O escândalo começou a ganhar visibilidade quando o portal Metrópoles revelou as primeiras acusações de assédio sexual envolvendo o ex-ministro. Entre as vítimas, estaria a ministra da Igualdade Racial, Anielle Franco, embora ela ainda não tenha se pronunciado sobre o caso. Almeida, por sua vez, nega todas as acusações.
A organização Me Too Brasil, que se dedica ao combate ao assédio sexual e ao apoio a vítimas, afirmou que as mulheres que denunciaram Silvio Almeida enfrentaram grandes dificuldades em obter respaldo institucional para suas denúncias. “Diante disso, as vítimas autorizaram a confirmação das acusações para a imprensa”, afirmou a entidade em nota oficial.
Demissão e Investigação
Em resposta à crescente pressão e às graves denúncias, o presidente Luiz Inácio Lula da Silva decidiu pela demissão de Silvio Almeida, que foi oficializada na sexta-feira, 6 de setembro. As investigações sobre as denúncias estão a cargo do Ministério Público e da Polícia Federal, que conduzirão apurações mais aprofundadas para verificar a veracidade dos relatos apresentados.
Carreira de Silvio Almeida
Silvio Almeida é um advogado e acadêmico reconhecido por sua atuação em defesa dos direitos das minorias. Formado em Direito e Filosofia, ele possui mestrado e doutorado em Direito Político e Econômico, além de Filosofia e Teoria Geral do Direito. Sua obra mais famosa, “Racismo Estrutural”, publicada em 2019, recebeu ampla aceitação no meio acadêmico e entre ativistas, mas também foi alvo de críticas por supostamente incitar conflitos raciais.

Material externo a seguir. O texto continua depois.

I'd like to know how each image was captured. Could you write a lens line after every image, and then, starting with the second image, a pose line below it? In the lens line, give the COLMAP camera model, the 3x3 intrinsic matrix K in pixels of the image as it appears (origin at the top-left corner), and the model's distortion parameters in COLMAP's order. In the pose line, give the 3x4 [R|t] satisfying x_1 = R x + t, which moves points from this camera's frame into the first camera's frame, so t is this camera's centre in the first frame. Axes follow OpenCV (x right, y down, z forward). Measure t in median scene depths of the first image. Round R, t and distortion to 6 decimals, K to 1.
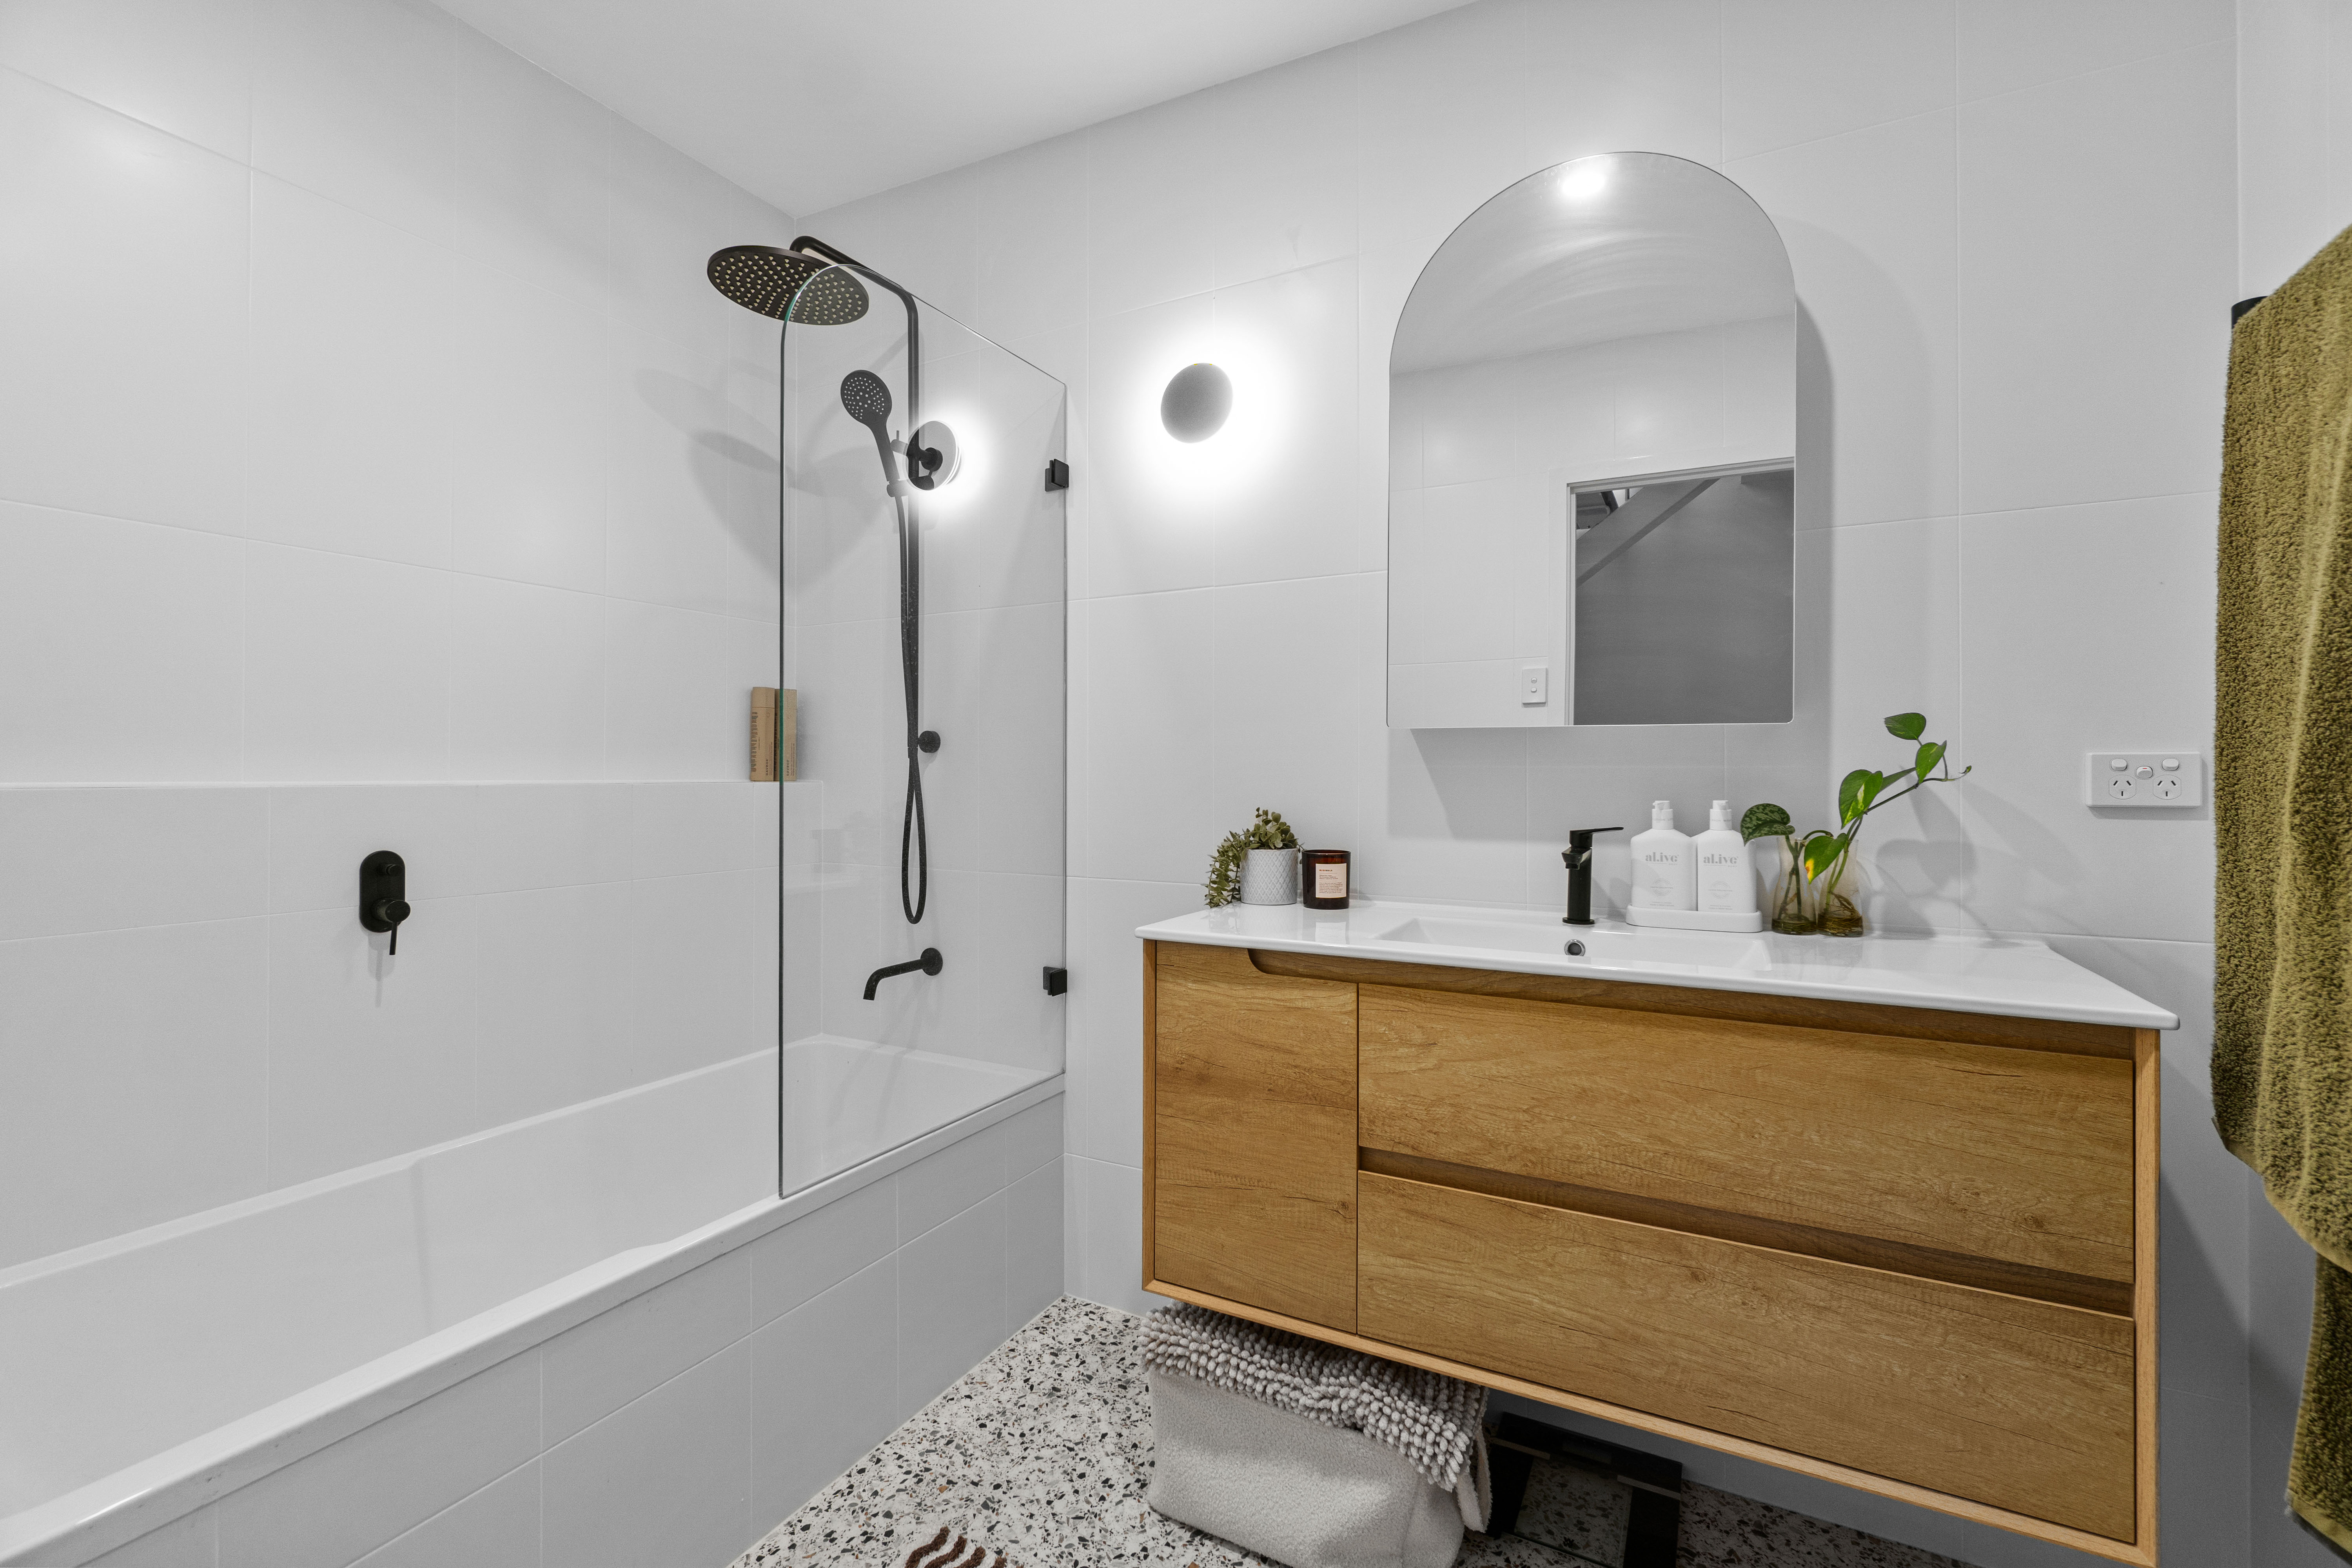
lens RADIAL K [[1010.1, 0, 1171.0], [0, 1010.1, 777.9], [0, 0, 1]] dist [-0.007362, 0.000547]
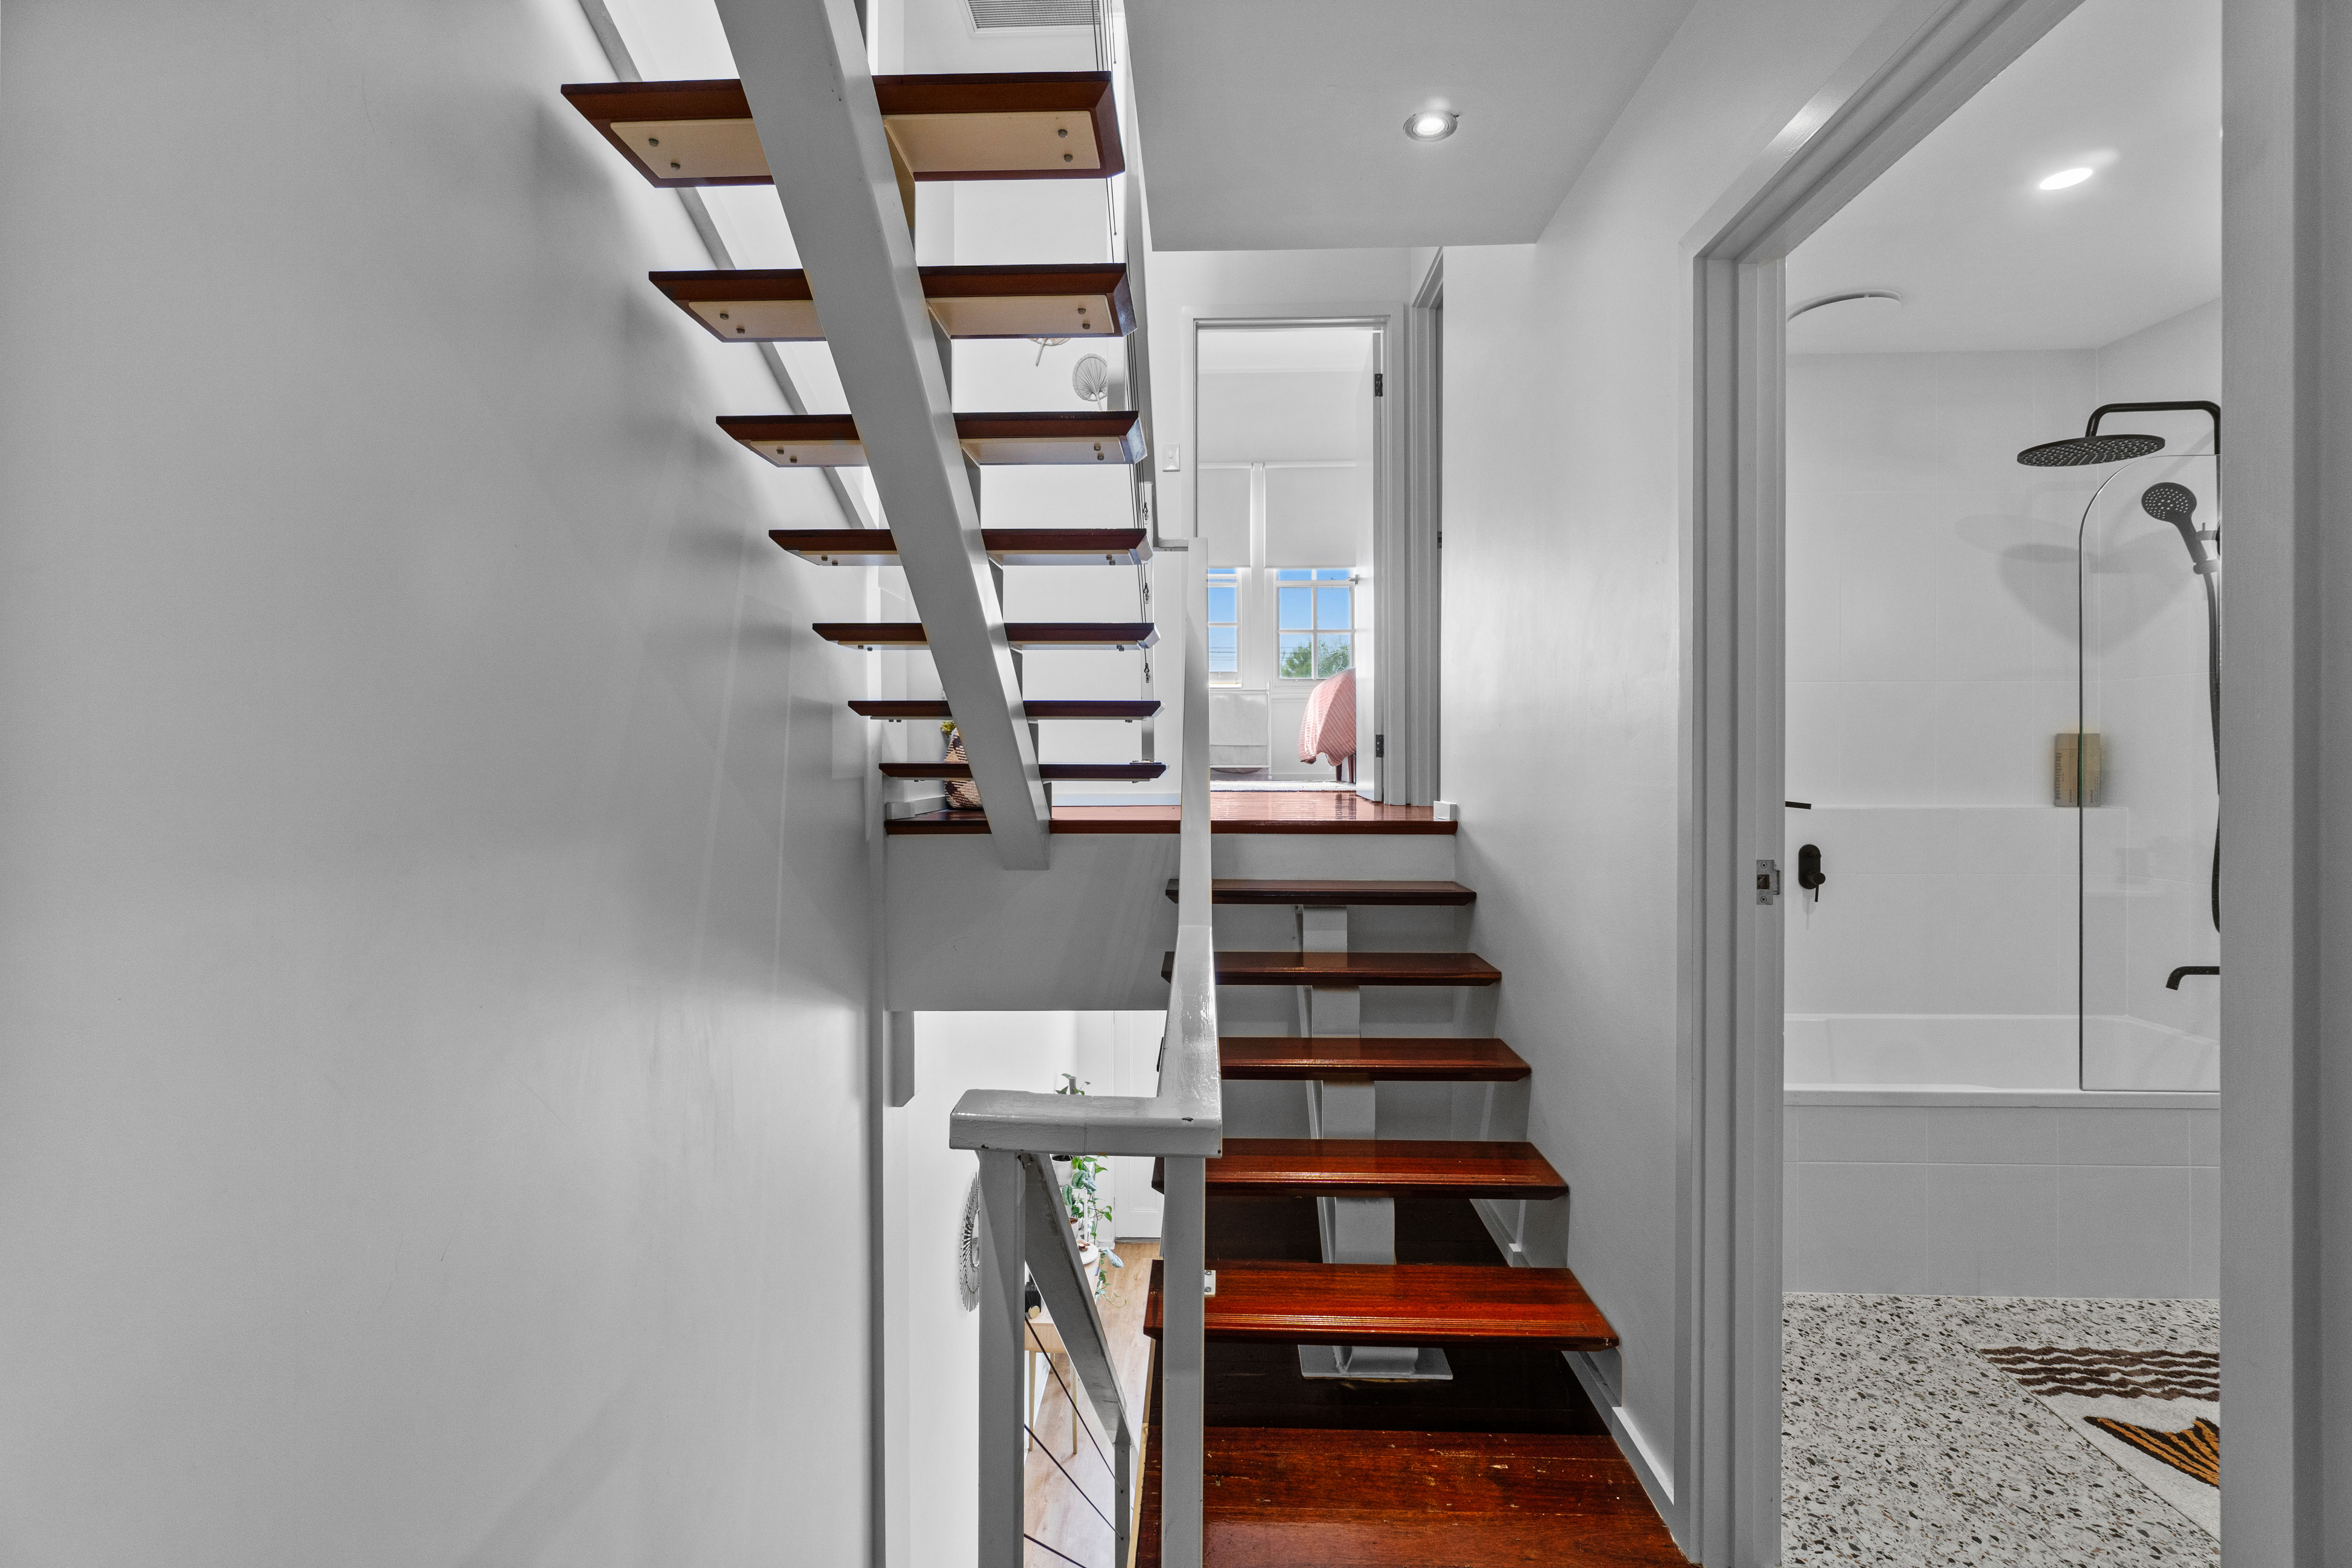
lens RADIAL K [[1010.1, 0, 1164.8], [0, 1010.1, 771.7], [0, 0, 1]] dist [-0.007362, 0.000547]
pose [[0.445958, 0.001625, -0.895052, 0.239305], [0.001334, 0.999996, 0.002480, -0.047483], [0.895053, -0.002300, 0.445954, -0.625227]]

Antes de assumir o cargo de ministro dos Direitos Humanos, Almeida se destacou como comentarista e criador de conteúdo no YouTube, onde discutia temas como racismo, neoliberalismo, cultura pop e política. Em suas produções, ele entrevistou diversas figuras públicas ligadas à esquerda, como Lázaro Ramos, Emicida, Leonardo Boff, Ailton Krenak e Mano Brown.
Com o desenrolar das investigações, o futuro de Silvio Almeida na vida pública permanece incerto. A situação coloca em xeque a credibilidade do ex-ministro, que sempre defendeu os direitos das minorias, mas agora se vê acusado de praticar atos que vão contra os valores que pregava.